The Lone Ranger rappresenta il tentativo, non particolarmente riuscito, espresso dalla Disney di conferire nuova linfa vitale tanto al genere western che al personaggio del Cavaliere Solitario, il cui mito si è mantenuto ben saldo negli Stati Uniti (era l’eroe di Fonzie/Henry Winkler, nella serie tv Happy Days), dalla sua nascita nel 1933 in radio (l’emittente Wxyz di Detroit, testi di George W. Trendle e poi di Fran Stiker), per passare nel ’38 ai fumetti (le strisce di Fran Stiker ed in seguito Charles Flanders) ed approdare sugli schermi televisivi (la serie tv della CBS, dal ’49 al ’57, cui seguirono i cartoni animati, ’66-’68 e 1980) e cinematografici (i due serial del’39, e i lungometraggi datati’56, ’58,’81). Costituisce inoltre un buon paravento della citata major per provare a dar vita ad un nuovo franchise, una replica di quanto messo in atto con la saga de I pirati dei Caraibi, quattro film dal 2007 al 2011, tanto da confermarne lo stesso team: il regista Gore Verbinsky (ha diretto i primi tre), gli sceneggiatori (Ted Elliott, Terry Rossio, cui si aggiunge Justin Haythe), il produttore Jerry Bruckeimer, l’attore feticcio Johnny Depp, da un po’ di tempo a questa parte freak buono per tutte le stagioni.

Stupore e meraviglia, altri non è che Tonto (Depp), l’indiano Comanche amico e compagno d’avventure del mitico difensore di lealtà e giustizia che non vede l’ora di poterne raccontare le gesta, almeno così come le ricorda lui: nel lontano 1868, in un Texas prossimo a conoscere il progresso tramite la costruenda ferrovia, il futuro “uomo con la maschera” era John Reid (Armie Hammer), avvocato dalle idee illuminate, pronto ad applicare le regole scritte nei codici in sostituzione della legge fai da te propria di un paese di frontiera, almeno fino a quando suo fratello Dan (James Badge Dale), un ranger, non veniva ucciso dal bandito Butch Cavendish (William Fichtner), al centro di un intricato complotto di potere …

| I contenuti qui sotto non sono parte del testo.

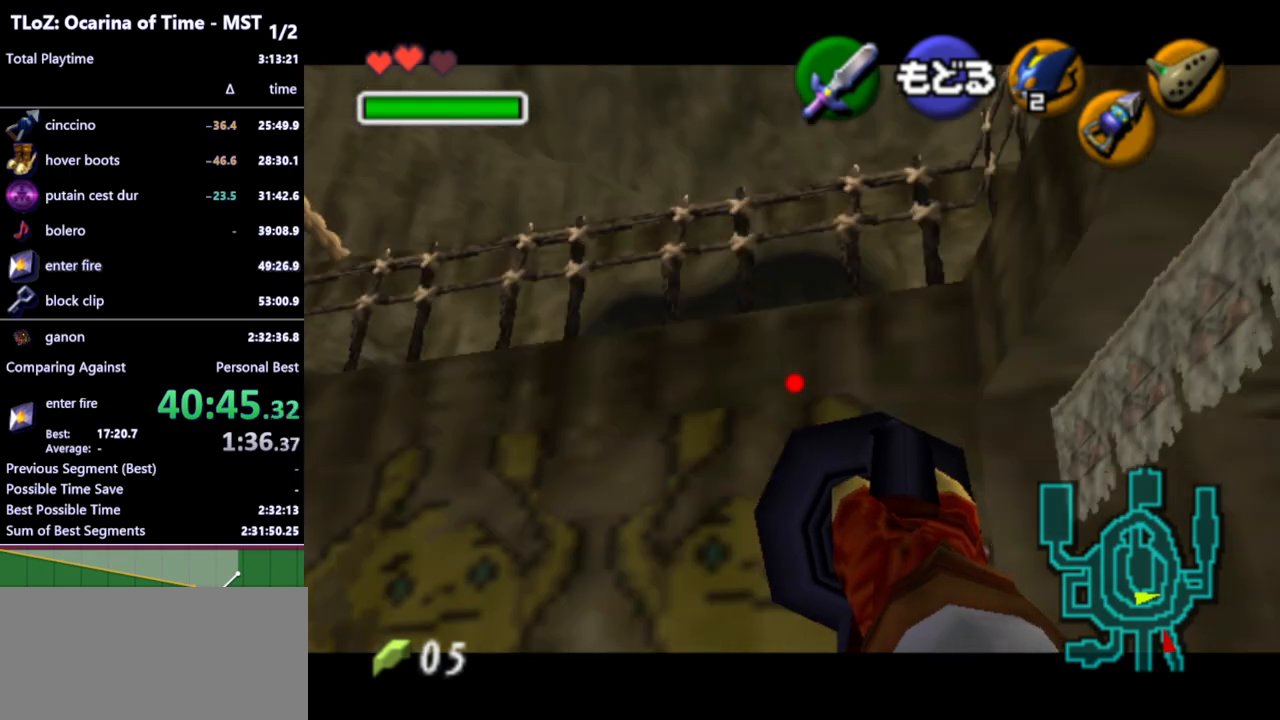
{"buttons": ["Z"], "left_stick": "center", "right_stick": "center", "events": [[233, "left_stick", "down"], [367, "left_stick", "center"]]}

Nuoce alla narrazione lo stare a metà fra epicità e toni scanzonati, tanto da girare per due ore buone intorno al proprio ombelico, costituito da una serie di stramberie che non sempre riescono a trovare un minimo di coerenza stilistica e tali restano sino alla fine, vedi il personaggio di Red Harrington con gamba d’avorio “assassina” interpretato da Helena Bonham Carter.
Tra dialoghi non proprio memorabili, qualche vuoto e troppe lungaggini (la nascita dell’eroe ha una gestazione di circa un’ora, altri trenta minuti sono incentrati sulla genesi di Tonto), The Lone Ranger offre una serie di quadri alternativamente validi ma non riesce a miscelare adeguatamente ironia, dramma e senso dell’avventura.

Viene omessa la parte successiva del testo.